Your answer must be an exact transcription of every entry.
(EXTRACTED DATA)
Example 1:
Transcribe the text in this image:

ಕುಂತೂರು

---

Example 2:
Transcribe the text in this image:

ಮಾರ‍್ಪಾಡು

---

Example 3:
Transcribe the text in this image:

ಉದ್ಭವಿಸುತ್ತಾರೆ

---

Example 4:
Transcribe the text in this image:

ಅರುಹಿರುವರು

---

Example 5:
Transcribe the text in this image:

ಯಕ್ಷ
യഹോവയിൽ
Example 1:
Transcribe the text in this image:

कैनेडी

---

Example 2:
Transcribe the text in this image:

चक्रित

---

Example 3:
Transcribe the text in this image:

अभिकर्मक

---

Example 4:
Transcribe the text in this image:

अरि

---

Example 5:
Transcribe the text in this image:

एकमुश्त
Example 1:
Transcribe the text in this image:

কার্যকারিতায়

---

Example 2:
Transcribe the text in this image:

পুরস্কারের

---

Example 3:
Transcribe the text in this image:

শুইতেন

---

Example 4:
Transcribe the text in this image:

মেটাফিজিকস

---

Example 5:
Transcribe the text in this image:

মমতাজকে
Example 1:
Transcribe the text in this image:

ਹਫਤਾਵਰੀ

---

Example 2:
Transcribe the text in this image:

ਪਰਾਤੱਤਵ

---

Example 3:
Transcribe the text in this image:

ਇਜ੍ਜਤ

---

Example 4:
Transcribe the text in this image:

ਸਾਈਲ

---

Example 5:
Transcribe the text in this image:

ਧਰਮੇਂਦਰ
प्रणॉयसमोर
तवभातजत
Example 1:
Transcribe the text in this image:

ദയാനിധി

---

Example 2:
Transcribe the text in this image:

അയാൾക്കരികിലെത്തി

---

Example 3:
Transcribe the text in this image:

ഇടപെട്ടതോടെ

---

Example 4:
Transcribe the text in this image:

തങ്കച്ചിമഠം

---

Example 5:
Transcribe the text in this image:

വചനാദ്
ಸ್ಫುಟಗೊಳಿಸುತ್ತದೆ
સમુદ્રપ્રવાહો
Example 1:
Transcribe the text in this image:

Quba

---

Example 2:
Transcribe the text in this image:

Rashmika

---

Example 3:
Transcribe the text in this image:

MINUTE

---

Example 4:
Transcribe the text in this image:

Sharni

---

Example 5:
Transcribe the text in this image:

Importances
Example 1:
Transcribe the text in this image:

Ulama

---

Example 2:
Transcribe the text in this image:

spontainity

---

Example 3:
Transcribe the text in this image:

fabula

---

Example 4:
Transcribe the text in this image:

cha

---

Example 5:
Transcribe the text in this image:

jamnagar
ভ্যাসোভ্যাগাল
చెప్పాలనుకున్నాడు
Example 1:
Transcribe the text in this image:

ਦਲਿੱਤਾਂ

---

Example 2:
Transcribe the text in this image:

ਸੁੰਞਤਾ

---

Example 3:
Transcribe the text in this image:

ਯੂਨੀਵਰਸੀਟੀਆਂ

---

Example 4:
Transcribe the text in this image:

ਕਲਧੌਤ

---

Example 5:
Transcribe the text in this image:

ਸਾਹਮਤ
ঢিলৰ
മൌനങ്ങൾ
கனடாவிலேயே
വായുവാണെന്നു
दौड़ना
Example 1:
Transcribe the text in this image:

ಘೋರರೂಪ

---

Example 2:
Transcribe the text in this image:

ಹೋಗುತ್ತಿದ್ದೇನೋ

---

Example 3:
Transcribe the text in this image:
(End EXTRACTED DATA)
__ANSWER BOX__
Example 1:
Transcribe the text in this image:

ಕುಂತೂರು

---

Example 2:
Transcribe the text in this image:

ಮಾರ‍್ಪಾಡು

---

Example 3:
Transcribe the text in this image:

ಉದ್ಭವಿಸುತ್ತಾರೆ

---

Example 4:
Transcribe the text in this image:

ಅರುಹಿರುವರು

---

Example 5:
Transcribe the text in this image:

ಯಕ್ಷ
യഹോവയിൽ
Example 1:
Transcribe the text in this image:

कैनेडी

---

Example 2:
Transcribe the text in this image:

चक्रित

---

Example 3:
Transcribe the text in this image:

अभिकर्मक

---

Example 4:
Transcribe the text in this image:

अरि

---

Example 5:
Transcribe the text in this image:

एकमुश्त
Example 1:
Transcribe the text in this image:

কার্যকারিতায়

---

Example 2:
Transcribe the text in this image:

পুরস্কারের

---

Example 3:
Transcribe the text in this image:

শুইতেন

---

Example 4:
Transcribe the text in this image:

মেটাফিজিকস

---

Example 5:
Transcribe the text in this image:

মমতাজকে
Example 1:
Transcribe the text in this image:

ਹਫਤਾਵਰੀ

---

Example 2:
Transcribe the text in this image:

ਪਰਾਤੱਤਵ

---

Example 3:
Transcribe the text in this image:

ਇਜ੍ਜਤ

---

Example 4:
Transcribe the text in this image:

ਸਾਈਲ

---

Example 5:
Transcribe the text in this image:

ਧਰਮੇਂਦਰ
प्रणॉयसमोर
तवभातजत
Example 1:
Transcribe the text in this image:

ദയാനിധി

---

Example 2:
Transcribe the text in this image:

അയാൾക്കരികിലെത്തി

---

Example 3:
Transcribe the text in this image:

ഇടപെട്ടതോടെ

---

Example 4:
Transcribe the text in this image:

തങ്കച്ചിമഠം

---

Example 5:
Transcribe the text in this image:

വചനാദ്
ಸ್ಫುಟಗೊಳಿಸುತ್ತದೆ
સમુદ્રપ્રવાહો
Example 1:
Transcribe the text in this image:

Quba

---

Example 2:
Transcribe the text in this image:

Rashmika

---

Example 3:
Transcribe the text in this image:

MINUTE

---

Example 4:
Transcribe the text in this image:

Sharni

---

Example 5:
Transcribe the text in this image:

Importances
Example 1:
Transcribe the text in this image:

Ulama

---

Example 2:
Transcribe the text in this image:

spontainity

---

Example 3:
Transcribe the text in this image:

fabula

---

Example 4:
Transcribe the text in this image:

cha

---

Example 5:
Transcribe the text in this image:

jamnagar
ভ্যাসোভ্যাগাল
చెప్పాలనుకున్నాడు
Example 1:
Transcribe the text in this image:

ਦਲਿੱਤਾਂ

---

Example 2:
Transcribe the text in this image:

ਸੁੰਞਤਾ

---

Example 3:
Transcribe the text in this image:

ਯੂਨੀਵਰਸੀਟੀਆਂ

---

Example 4:
Transcribe the text in this image:

ਕਲਧੌਤ

---

Example 5:
Transcribe the text in this image:

ਸਾਹਮਤ
ঢিলৰ
മൌനങ്ങൾ
கனடாவிலேயே
വായുവാണെന്നു
दौड़ना
Example 1:
Transcribe the text in this image:

ಘೋರರೂಪ

---

Example 2:
Transcribe the text in this image:

ಹೋಗುತ್ತಿದ್ದೇನೋ

---

Example 3:
Transcribe the text in this image:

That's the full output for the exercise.